As one final attempt at making nginx routing work, we looked for other headers being sent, but there was no single header that let us differentiate between kubelet, laptop, and Concourse.

Kubelet sends a useragent of either docker or go-http-agent (depending on whether the call is the initial one or a retrial) and filtering on go-http-agent also catches Concourse requests, rendering it useless for this task. We were also worried it might end up catching all sorts of unintended cases since we have quite a lot of go-based applications in our ecosystem.

We took a moment to mourn the loss of our nginx idea, and went back to a DNS solution.


Solution 3: DNS, again

We put the DNS solution back in place again, where

  • Route53 sets -> harbor
  • K8s nodes set -> read-only-registry
  • K8s coreDNS sets -> read-only-registry
  • CI runs an additional coreDNS pod setting -> harbor
  • Concourse uses CI coreDNS pod to set -> harbor

Which brought us back to the problem that was still there: how to update /etc/resolv.conf on the nodes. In the continued absence of config management, we hit upon the wonderful hack of using a privileged pod daemonset to manage the config for us via systemd.

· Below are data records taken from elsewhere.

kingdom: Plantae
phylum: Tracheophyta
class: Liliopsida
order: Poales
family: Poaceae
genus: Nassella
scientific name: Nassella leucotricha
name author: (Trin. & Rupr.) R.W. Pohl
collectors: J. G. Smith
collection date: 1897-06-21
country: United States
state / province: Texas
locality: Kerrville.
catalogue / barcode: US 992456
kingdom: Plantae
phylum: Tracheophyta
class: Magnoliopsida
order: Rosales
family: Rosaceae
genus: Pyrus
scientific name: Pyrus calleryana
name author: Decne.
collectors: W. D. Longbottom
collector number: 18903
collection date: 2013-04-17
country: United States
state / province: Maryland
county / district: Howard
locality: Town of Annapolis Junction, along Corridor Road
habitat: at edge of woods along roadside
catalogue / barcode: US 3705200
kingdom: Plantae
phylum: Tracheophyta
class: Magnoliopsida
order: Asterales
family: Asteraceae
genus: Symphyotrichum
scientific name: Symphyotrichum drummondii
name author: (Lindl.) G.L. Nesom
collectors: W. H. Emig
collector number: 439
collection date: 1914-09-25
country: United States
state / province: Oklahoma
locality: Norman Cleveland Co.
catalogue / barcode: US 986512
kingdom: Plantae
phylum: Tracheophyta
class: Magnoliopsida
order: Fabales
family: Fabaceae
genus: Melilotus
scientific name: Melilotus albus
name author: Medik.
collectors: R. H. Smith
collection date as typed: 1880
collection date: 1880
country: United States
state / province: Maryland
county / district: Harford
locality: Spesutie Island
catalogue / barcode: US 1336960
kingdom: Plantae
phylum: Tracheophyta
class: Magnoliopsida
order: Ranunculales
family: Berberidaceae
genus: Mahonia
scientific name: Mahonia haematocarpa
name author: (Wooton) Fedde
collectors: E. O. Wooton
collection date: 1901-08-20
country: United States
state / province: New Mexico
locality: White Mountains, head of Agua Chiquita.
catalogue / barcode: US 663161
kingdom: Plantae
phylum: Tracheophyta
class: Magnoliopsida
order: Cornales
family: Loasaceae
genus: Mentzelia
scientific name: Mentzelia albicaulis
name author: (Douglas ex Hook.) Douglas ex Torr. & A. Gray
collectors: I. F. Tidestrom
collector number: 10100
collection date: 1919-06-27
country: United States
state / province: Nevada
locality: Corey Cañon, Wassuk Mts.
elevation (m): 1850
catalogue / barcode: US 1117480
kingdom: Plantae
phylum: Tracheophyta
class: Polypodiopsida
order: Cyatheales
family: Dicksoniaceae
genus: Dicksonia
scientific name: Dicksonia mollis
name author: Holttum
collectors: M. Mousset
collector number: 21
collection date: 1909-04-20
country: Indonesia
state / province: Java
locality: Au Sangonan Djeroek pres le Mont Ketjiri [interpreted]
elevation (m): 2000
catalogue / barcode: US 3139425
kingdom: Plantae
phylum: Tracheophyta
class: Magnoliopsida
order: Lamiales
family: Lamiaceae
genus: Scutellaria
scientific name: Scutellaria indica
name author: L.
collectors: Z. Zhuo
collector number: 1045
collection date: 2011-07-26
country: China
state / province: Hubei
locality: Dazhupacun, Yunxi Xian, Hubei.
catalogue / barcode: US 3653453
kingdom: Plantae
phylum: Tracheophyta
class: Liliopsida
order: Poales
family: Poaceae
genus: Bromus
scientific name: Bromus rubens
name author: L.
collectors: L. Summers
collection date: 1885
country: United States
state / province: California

The privileged pod on each node would write a new config file to /etc/systemd/resolvd.conf, and then restart the systemd service to update the running resolvd process.

This would thus control configuration on the Kubernetes node from inside of Kubernetes, which is admittedly morally wrong but also works really well. It also keeps the configuration alongside all the rest of our configuration instead of hidden away somewhere new.

wheel change

A future solution might be to implement some kind of local DNS server/cache on each node, but for now we’ll settle for a working system and a huge increase in knowledge about the inner workings of many of our components.